Arturo Moleti: Probing human hearing with otoacoustic emissions
When: May 8, 2013 @ 5:30 PM – 6:30 PM
Where: Room G.03, Informatics Forum, Crichton Street, University of Edinburgh
Seminar Title
Probing human hearing with otoacoustic emissions
Seminar Speaker(s)
Dr Arturo Moleti (University Tor Vergata, Rome, Italy)
Seminar Abstract
Otoacoustic emissions (OAEs) are sounds that arise as a byproduct of the active nonlinear cochlear amplifier, which forms the sound transduction part of the inner ear. The cochlea amplifier accounts for the outstanding properties of human auditory function, namely a remarkably low hearing threshold and high frequency resolution. Cochlear mechanics provides a reliable theoretical framework describing both the transmission and active amplification of the acoustic signals along the auditory pathway, and the generation of backward-going cochlear travelling waves, eventually measured as sound in the ear canal, and referred to as OAEs.
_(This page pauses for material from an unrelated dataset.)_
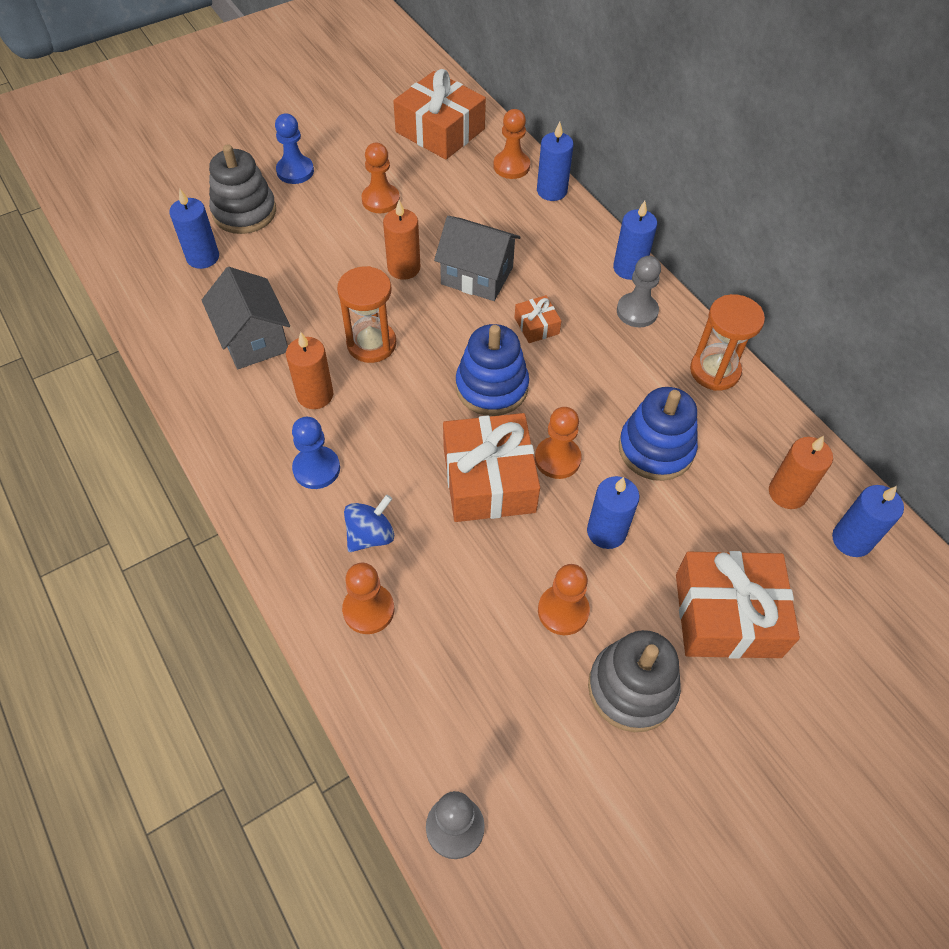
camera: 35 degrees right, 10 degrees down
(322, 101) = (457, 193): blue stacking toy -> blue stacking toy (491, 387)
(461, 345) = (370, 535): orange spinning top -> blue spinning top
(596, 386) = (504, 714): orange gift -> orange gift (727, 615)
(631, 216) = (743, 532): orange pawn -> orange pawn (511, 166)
Nonlinear active cochlear models require numerical solutions in the time domain, which may be computationally demanding. Advanced signal analysis techniques allow one to disentangle the different OAE components associated with different generation mechanisms/places, using time-frequency filtering algorithms, which may lead to increased power of the OAE-based diagnostic tests.